With concern about our industrial food system growing in recent past, books on the subject have been popping up for some time now. It wasn’t until I came across the 100 mile diet website that I picked one up. It happened to be the one written by the people who started the 100 mile diet.
The book is called Plenty, by Alisa Smith and J.B. Mackinnon. These two brave souls set out to spend a year eating only what came from within 100 miles of Vancouver, the city they call home.
t wasn’t the most exciting read, but it had some good information. Smith and Mackinnon tried the local eating thing out before it became hugely popular too, to their credit. It’s a good first-hand account of the joys and difficulties of trying to eat locally.
Animal, Vegetable, Miracle
The next food-related book I picked up was Animal, Vegetable, Miracle by Barbara Kingsolver (best known, perhaps, as the author of The Poisonwood Bible, a work of fiction) and her family undertook a similar project as the 100-mile dieters, though her write-up was a bit more fun to read. Kingsolver narrates the story of the year, while the older of her two daughters writes up recipes incorporating the seasons’ bounties and her husband adds the occasional politically minded tidbit.
I found the book to be far from preachy; in fact, I even found myself laughing at points (the description of turkey sex troubles, for instance. Did you know that so few turkeys reach mating age before being slaughtered for food that they’ve forgotten how to mate? Kingsolver decides to start up a breeding flock without the aid of artificial insemination, and the process is entertaining!). Kingsolver takes what has become such a politically charged subject–where our food comes from–and makes it an everyday topic.

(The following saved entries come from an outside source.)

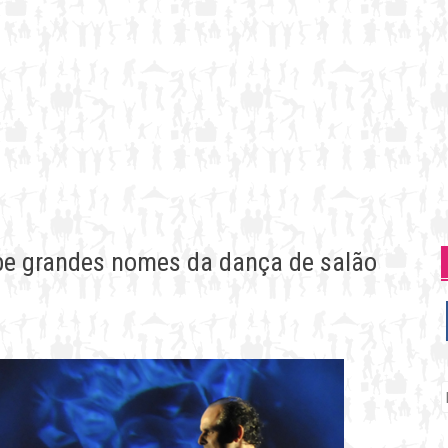
ebe grandes nomes da dança de salão
P
p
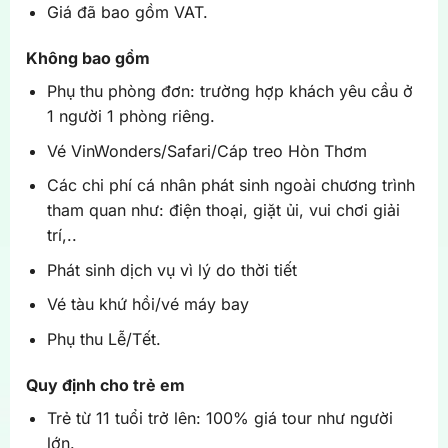
Giá đã bao gồm VAT.
Không bao gồm
Phụ thu phòng đơn: trường hợp khách yêu cầu ở
1 người 1 phòng riêng.
Vé VinWonders/Safari/Cáp treo Hòn Thơm
Các chi phí cá nhân phát sinh ngoài chương trình
tham quan như: điện thoại, giặt ủi, vui chơi giải
trí,..
Phát sinh dịch vụ vì lý do thời tiết
Vé tàu khứ hồi/vé máy bay
Phụ thu Lễ/Tết.
Quy định cho trẻ em
Trẻ từ 11 tuổi trở lên: 100% giá tour như người
lớn.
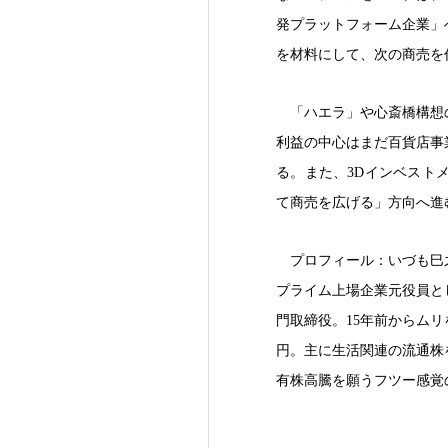
発プラットフォーム企業」
を材料にして、次の商売を
「ハエラ」や心斎橋構想
利益の中心はまだ百貨店事
る。また、3Dインベスト
て商売を広げる」方向へ進
プロフィール：いづも巳
プライム上場企業元役員と
門取締役。15年前からム
円。主に生活関連の流通株
有株高騰を願うフツー感覚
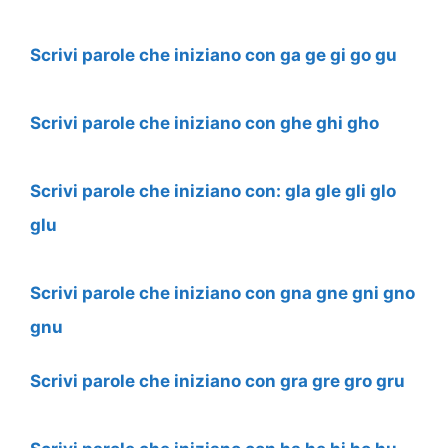
Scrivi parole che iniziano con ga ge gi go gu
Scrivi parole che iniziano con ghe ghi gho
Scrivi parole che iniziano con: gla gle gli glo
glu
Scrivi parole che iniziano con gna gne gni gno
gnu
Scrivi parole che iniziano con gra gre gro gru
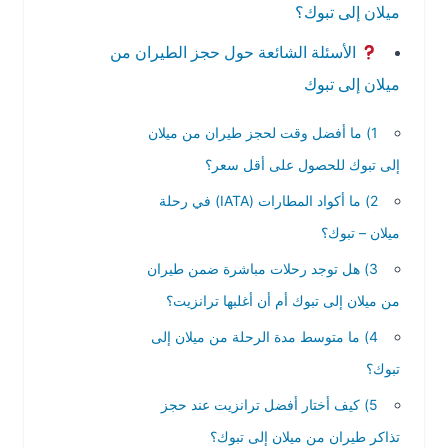
ميلان إلى تبوك؟
الأسئلة الشائعة حول حجز الطيران من
ميلان إلى تبوك
1) ما أفضل وقت لحجز طيران من ميلان
إلى تبوك للحصول على أقل سعر؟
2) ما أكواد المطارات (IATA) في رحلة
ميلان – تبوك؟
3) هل توجد رحلات مباشرة ضمن طيران
من ميلان إلى تبوك أم أن أغلبها ترانزيت؟
4) ما متوسط مدة الرحلة من ميلان إلى
تبوك؟
5) كيف أختار أفضل ترانزيت عند حجز
تذاكر طيران من ميلان إلى تبوك؟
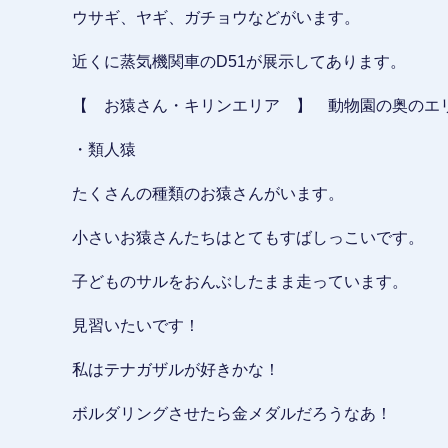
ウサギ、ヤギ、ガチョウなどがいます。
近くに蒸気機関車のD51が展示してあります。
【 お猿さん・キリンエリア 】 動物園の奥のエ
・類人猿
たくさんの種類のお猿さんがいます。
小さいお猿さんたちはとてもすばしっこいです。
子どものサルをおんぶしたまま走っています。
見習いたいです！
私はテナガザルが好きかな！
ボルダリングさせたら金メダルだろうなあ！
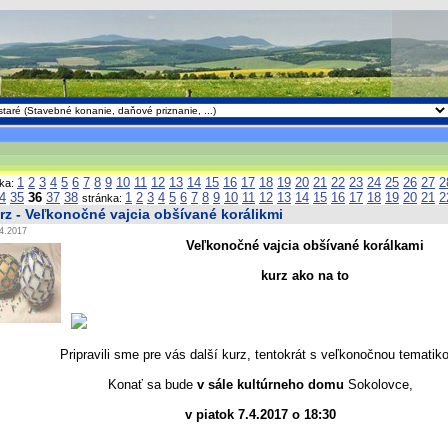
1
2
3
4
5
6
7
8
9
10
11
12
13
14
15
16
17
18
19
20
21
22
23
24
25
26
27
2
nka:
4
35
36
37
38
1
2
3
4
5
6
7
8
9
10
11
12
13
14
15
16
17
18
19
20
21
2
stránka:
rz - Veľkonočné vajcia obšívané korálikmi
4.2017
Veľkonočné vajcia obšívané korálkami
kurz ako na to
Pripravili sme pre vás další kurz, tentokrát s veľkonočnou tematik
Konať sa bude
v sále kultúrneho domu
Sokolovce,
v piatok 7.4.2017 o 18:30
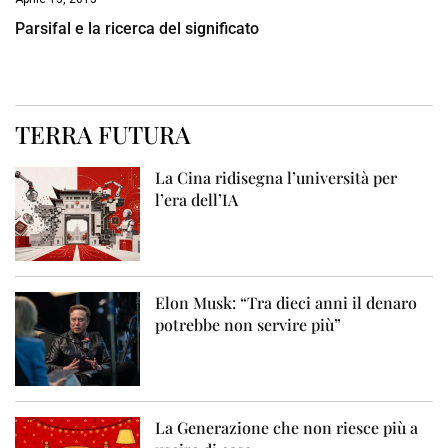
Parsifal e la ricerca del significato
TERRA FUTURA
La Cina ridisegna l’università per
l’era dell’IA
Elon Musk: “Tra dieci anni il denaro
potrebbe non servire più”
La Generazione che non riesce più a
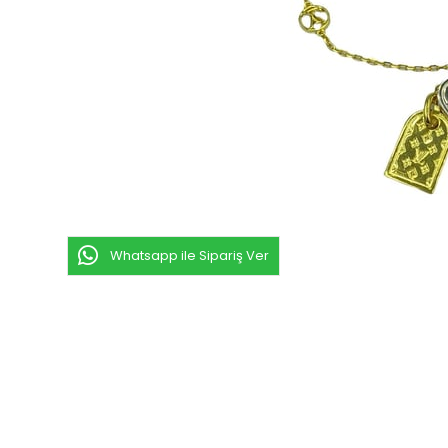
Whatsapp ile Sipariş Ver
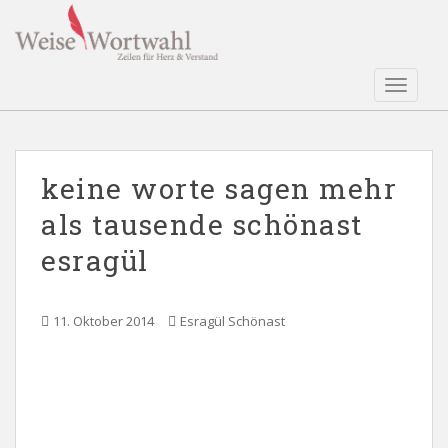
S
k
i
p
TOGGLE
t
o
m
a
keine worte sagen mehr
i
als tausende schönast
n
c
esragül
o
n
t
11. Oktober 2014
Esragül Schönast
e
n
t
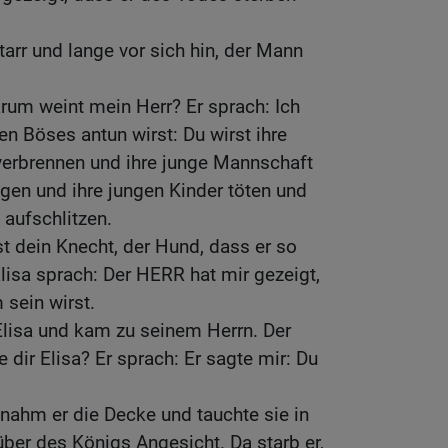
arr und lange vor sich hin, der Mann
rum weint mein Herr? Er sprach: Ich
en Böses antun wirst: Du wirst ihre
verbrennen und ihre junge Mannschaft
gen und ihre jungen Kinder töten und
aufschlitzen.
t dein Knecht, der Hund, dass er so
Elisa sprach: Der HERR hat mir gezeigt,
sein wirst.
Elisa und kam zu seinem Herrn. Der
 dir Elisa? Er sprach: Er sagte mir: Du
nahm er die Decke und tauchte sie in
über des Königs Angesicht. Da starb er,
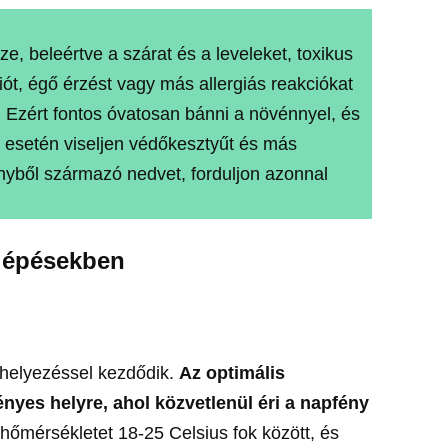
ze, beleértve a szárat és a leveleket, toxikus
iót, égő érzést vagy más allergiás reakciókat
. Ezért fontos óvatosan bánni a növénnyel, és
g esetén viseljen védőkesztyűt és más
nyből származó nedvet, forduljon azonnal
lépésekben
lhelyezéssel kezdődik.
Az optimális
yes helyre, ahol közvetlenül éri a napfény
hőmérsékletet 18-25 Celsius fok között, és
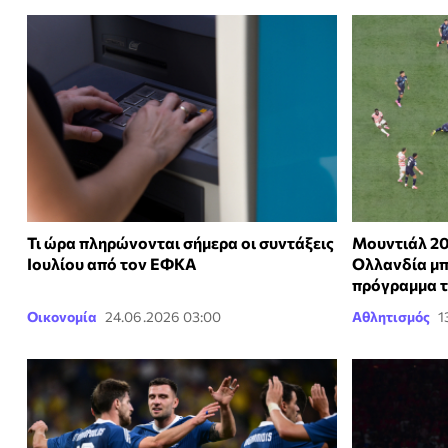
Τι ώρα πληρώνονται σήμερα οι συντάξεις
Μουντιάλ 202
Ιουλίου από τον ΕΦΚΑ
Ολλανδία μπ
πρόγραμμα 
Οικονομία
24.06.2026 03:00
Αθλητισμός
1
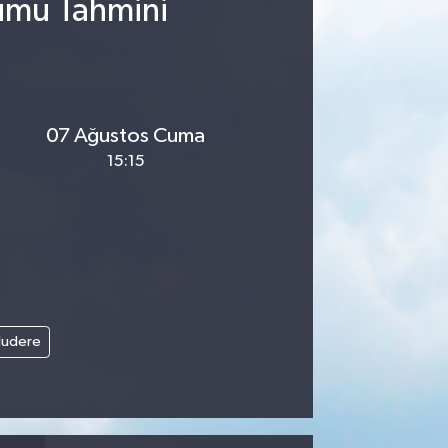
rumu Tahmini
07 Ağustos Cuma
15:15
ludere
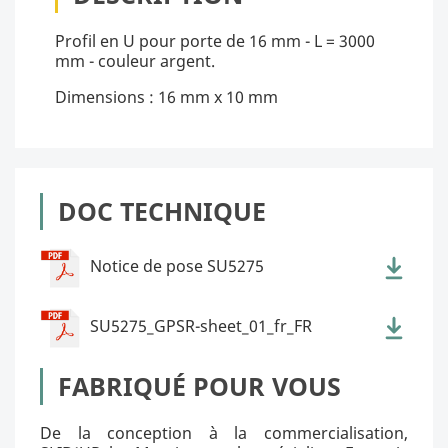
Profil en U pour porte de 16 mm - L = 3000
mm - couleur argent.
Dimensions : 16 mm x 10 mm
DOC TECHNIQUE
Notice de pose SU5275
SU5275_GPSR-sheet_01_fr_FR
FABRIQUÉ POUR VOUS
De la conception à la commercialisation,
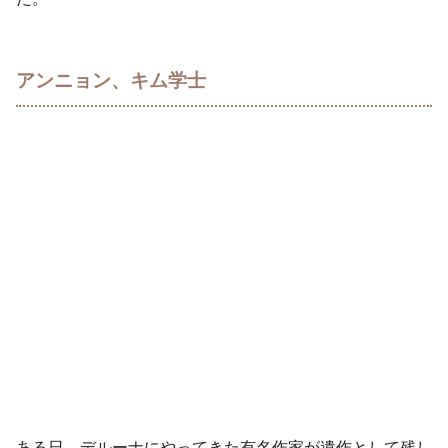
アンニョン、キム学士
ある日、デルーナにやってきた有名作家が遺作として残し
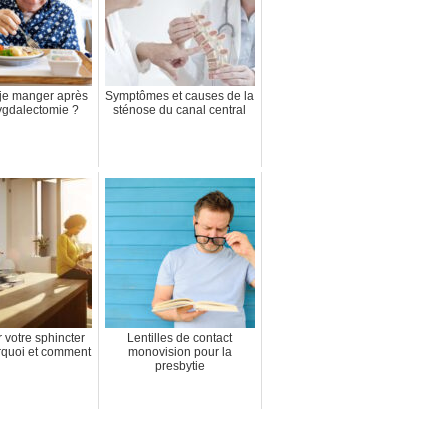
je manger après
Symptômes et causes de la
gdalectomie ?
sténose du canal central
 votre sphincter
Lentilles de contact
rquoi et comment
monovision pour la
presbytie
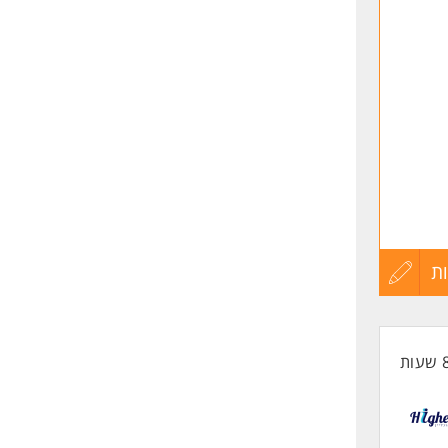
לפני
שליחה
לקהל
ת
עדכון
 העסקי
קורות
החיים
לפני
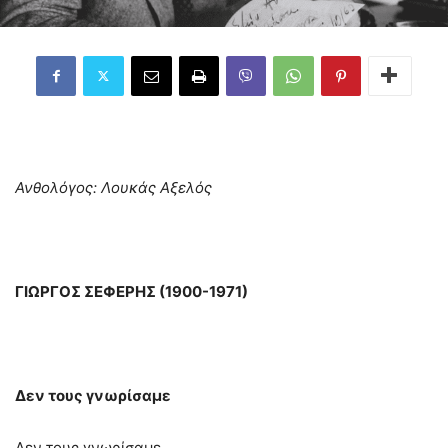
Ανθολόγος: Λουκάς Αξελός
ΓΙΩΡΓΟΣ ΣΕΦΕΡΗΣ (1900-1971)
Δεν τους γνωρίσαμε
Δεν τους γνωρίσαμε,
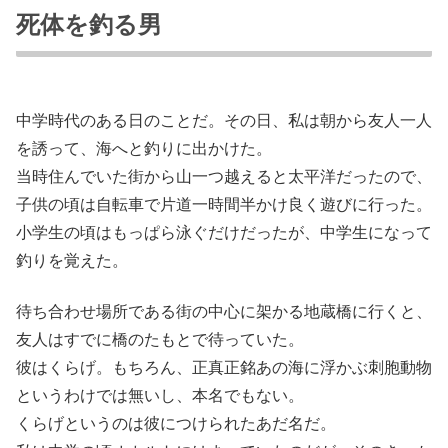
死体を釣る男
中学時代のある日のことだ。その日、私は朝から友人一人
を誘って、海へと釣りに出かけた。
当時住んでいた街から山一つ越えると太平洋だったので、
子供の頃は自転車で片道一時間半かけ良く遊びに行った。
小学生の頃はもっぱら泳ぐだけだったが、中学生になって
釣りを覚えた。
待ち合わせ場所である街の中心に架かる地蔵橋に行くと、
友人はすでに橋のたもとで待っていた。
彼はくらげ。もちろん、正真正銘あの海に浮かぶ刺胞動物
というわけでは無いし、本名でもない。
くらげというのは彼につけられたあだ名だ。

Not only was it a delight to read, but it made locality and seasonality seem like natural, achievable goals for any eater. (It also just came out in paperback, and it’s definitely worth owning!) If you’re at all interested in the reasons for and benefits of eating closer to home, pick this book up today.
My third and fourth books are by well-known journalist Michael Pollan. I read them out of order, in fact; I started with In Defense of Food, still in hardcover, because it arrived first at the library. Pollan begins by explaining why food needs defending at all, and by the end of the book, you agree with him.
Pollan talks about the difference between food and food-like substances (whole, natural foods vs. the processed food-like things we’re used to eating). He also gives basic guidelines for finding the healthiest, safest, least processed morsels among the sea of food-like substances available in abundance today. (Would your great grandmother recognize the item as food? If not, run! One of Pollan’s examples: gogurt, anyone?)
It was short, sweet, and practical. Pick this one up if you’d like a solid, brief overview of what’s lurking in the supermarket aisles and how to sort the good stuff from all the crap.
I finished my overview of food books with Pollan’s other book, The Omnivore’s Dilemma. In it, Pollan investigates four different food supply channels: the industrial, the industrial-organic, the local-organic, and the hunter-gatherer. With stark details, he describes the landscapes of these four systems and the processes that go on within them. He visits a feedlot and an industrial corn farm, tours an industrial organic packaging plant, spends a few days working on Joel Salatin’s sustainable farm, and learns to hunt wild boar and identify edible wild mushrooms.
Of all four books I’ve read on the subject of food lately, this one has had the most impact on my eating habits and desires. Read it and you’ll see what I mean. I highly recommend The Omnivore’s Dilemma if you want an honest look at where our food comes from. Pollan’s point is that none of these four systems is the answer to our food problems; none is sustainable by itself.